Window dressing of economy
THE government has adopted a policy of window dressing by acquiring loans and grants from foreign donor agencies and countries and showed a strong balance sheet.
It has acquired up to $13.07 billion from seven countries and eight donor agencies from March 25, 2008 to July 1, 2012.
They actually did window dressing by showing foreign reserves to the general public and voters. Almost every member of the government last year boasted that the country has $16 billion foreign reserves in their account which is an achievement while ignoring the fact that the major share came through foreign borrowing and in the form of grants. This is nothing but cosmetic in nature.
Loans always have a negative impact on the economy in the long run, especially when it is not utilised in a productive way. The government failed to do so which has caused a burden on the economy.

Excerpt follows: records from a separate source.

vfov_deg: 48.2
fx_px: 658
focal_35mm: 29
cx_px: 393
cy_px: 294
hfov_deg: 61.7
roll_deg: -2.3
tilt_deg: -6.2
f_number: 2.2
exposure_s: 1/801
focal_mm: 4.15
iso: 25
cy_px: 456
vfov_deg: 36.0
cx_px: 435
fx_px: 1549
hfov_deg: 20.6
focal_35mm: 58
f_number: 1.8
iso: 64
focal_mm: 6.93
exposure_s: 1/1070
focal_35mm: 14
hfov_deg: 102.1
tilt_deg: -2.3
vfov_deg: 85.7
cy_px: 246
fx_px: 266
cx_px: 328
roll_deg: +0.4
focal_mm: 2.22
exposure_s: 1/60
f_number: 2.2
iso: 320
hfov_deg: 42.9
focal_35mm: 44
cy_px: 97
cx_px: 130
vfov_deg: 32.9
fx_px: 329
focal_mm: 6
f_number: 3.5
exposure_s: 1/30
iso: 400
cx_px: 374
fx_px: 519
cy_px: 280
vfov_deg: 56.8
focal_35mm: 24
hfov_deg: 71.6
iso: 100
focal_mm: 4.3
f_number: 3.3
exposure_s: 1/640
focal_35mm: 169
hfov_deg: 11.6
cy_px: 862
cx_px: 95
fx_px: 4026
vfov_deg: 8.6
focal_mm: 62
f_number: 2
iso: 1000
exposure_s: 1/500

As a well-known banker the contemporary finance minister has good relations with donor agencies abroad which has had a great impact on the government to go to IMF for financial assistance regardless of any plan on how to utilise the fund when acquired.

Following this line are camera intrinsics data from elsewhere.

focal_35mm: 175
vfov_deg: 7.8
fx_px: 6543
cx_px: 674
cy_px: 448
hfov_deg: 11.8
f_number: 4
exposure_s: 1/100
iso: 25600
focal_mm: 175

There is no plan on how to increase the revenue. They are only relying on foreign debt for budget deficit which has been a big disaster.
The main goal of the government was to inject money into the Benazir Income Support Programme and satisfy voters with targeted disbursement of funds to win the next general election. Another goal was to inject more money into the PSDP fund.

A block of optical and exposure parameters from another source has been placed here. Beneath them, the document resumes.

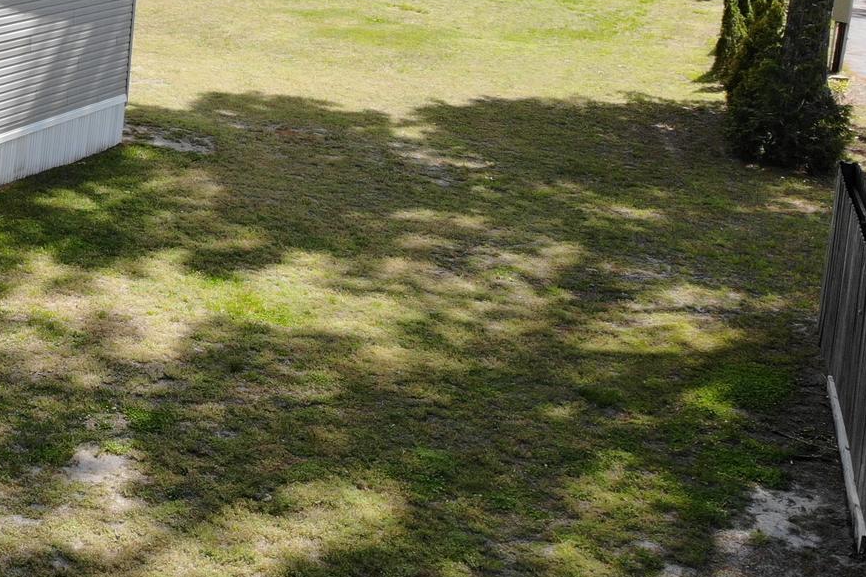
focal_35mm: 59
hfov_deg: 31.3
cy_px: 54
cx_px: -12
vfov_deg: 22.4
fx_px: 1419
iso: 100
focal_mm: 4.5
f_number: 2.8
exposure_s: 1/408
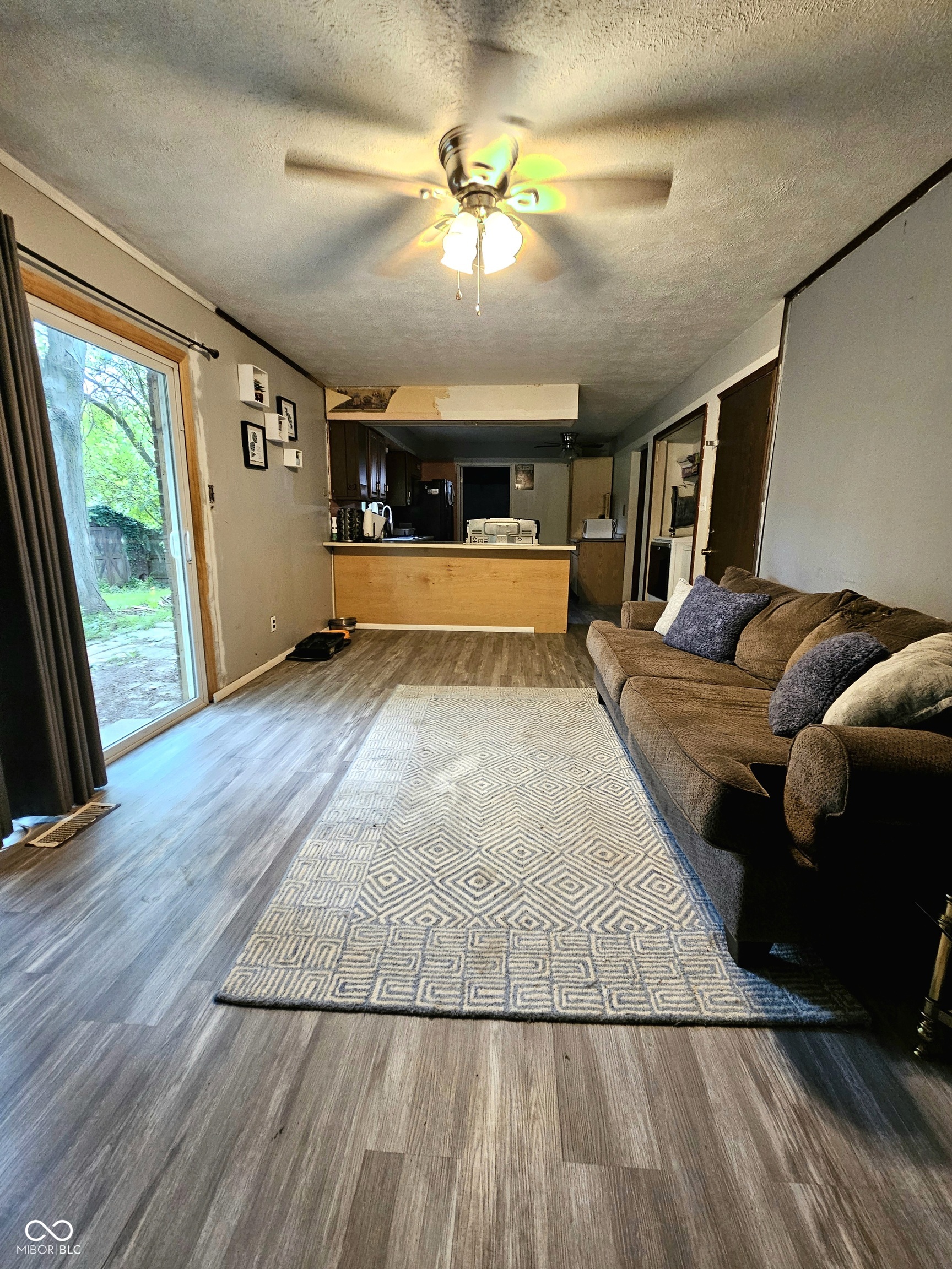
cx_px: 476
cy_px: 634
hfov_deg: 89.9
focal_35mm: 13
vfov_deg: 106.2
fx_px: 477
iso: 320
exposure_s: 1/60.2
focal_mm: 2.2
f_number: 2.2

The IMF has also shown concerns over the government’s fiscal policy for this year and is hesitant to sign a new deal with the government because they think it is an election related to the fiscal budget.
They have also shown concern over declining reserves of the Central Bank which fell to Rs9.82 billion and will surely fall more because more foreign debt is due in the near future.
The window-dressing policy of the government has serious consequences when linked to the future. The newly-elected government during its first year will have no choice but to go to the IMF.
No reform has been brought by the finance minister who has only manipulated facts and figures and pleased his bosses and fooled the general public.
The current deficit will widen more and more when the fiscal year reaches its end because it is an election-oriented budget. Foreign debt payments are also due next year which will pose the next government with serious shortage of reserves.